Sometimes when I refactor the code (such as by changing a variable name) it will warn me that the code does not currently compile, so the refactoring may not work. And yet I cannot get the IDE to tell me why it thinks the code won't compile. It still runs perfectly, and no errors or warnings appear in the Error List! Other times, with no pattern that I have discovered, it will not display the warning message during a refactoring.
UPDATE regarding the validation of ASPX files
When answering another question it was pointed out to me that validation for ASPX files will work if the "Show live semantic errors" option is enabled for the C# editor. This explains why I was having problems that nobody else seemed to be having.
The problem is, if you have a traditional asp.net website with .aspx and .cs/vb codebehinds, is that there are actually two different assemblies involved. Your codebehind compiles to one assembly, and IIS will take the .aspx and compile it dynamically to another assembly. When you mark something as internal you define an assembly boundary, and thus the dynamic aspx assembly can't reference the internal member in the codebehind assembly.

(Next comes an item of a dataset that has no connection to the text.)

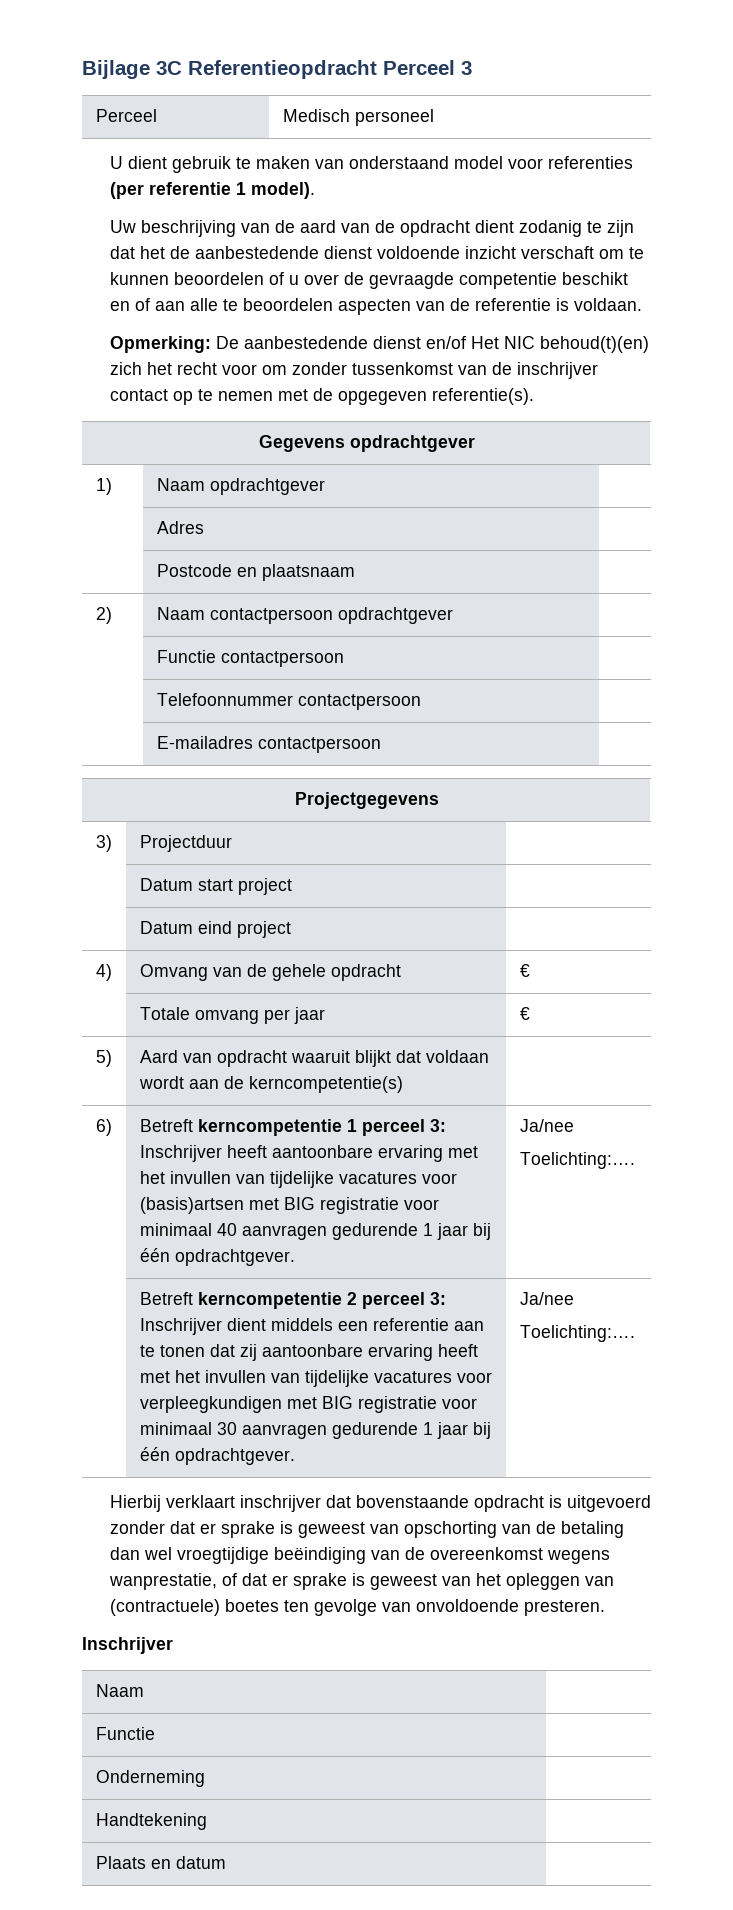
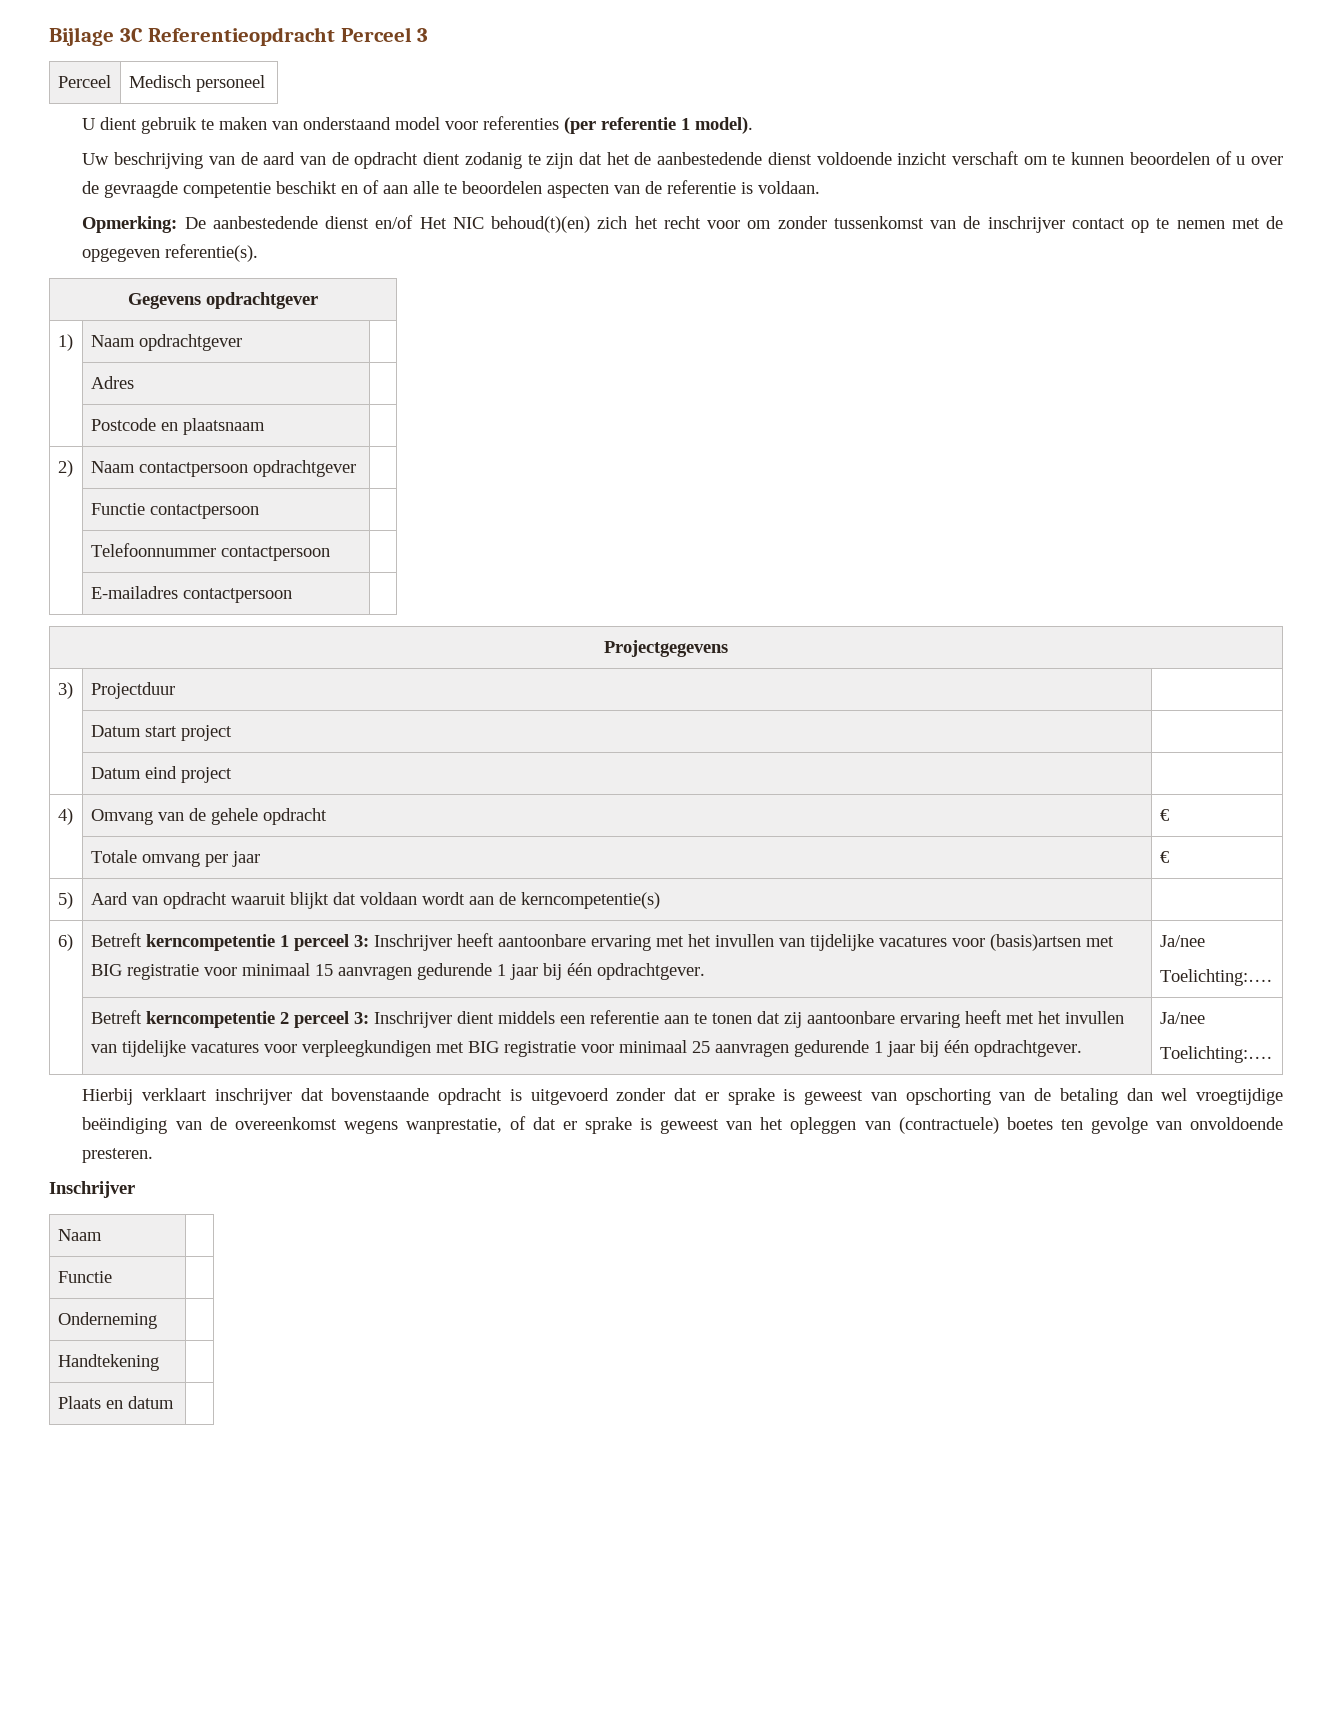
[216,1223,237,1236] 40 -> [314,964,333,976] 15
[216,1422,237,1435] 30 -> [691,1041,710,1053] 25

Now, as to why it doesn't work like that in VS's webserver I don't know as I'm not familiar with the particulars of it. However, what you can do is just set up your website in IIS on your machine. That way it will behave exactly like the "production" version.
If you're worried about debugging it, it's no problem, run Visual Studio with administrative rights, and when a server error on your machine occurs, attach to the w3wp.exe using Visual Studio and it'll figure it out and break on the error.
I would guess you are not compiling your web projects in your solution.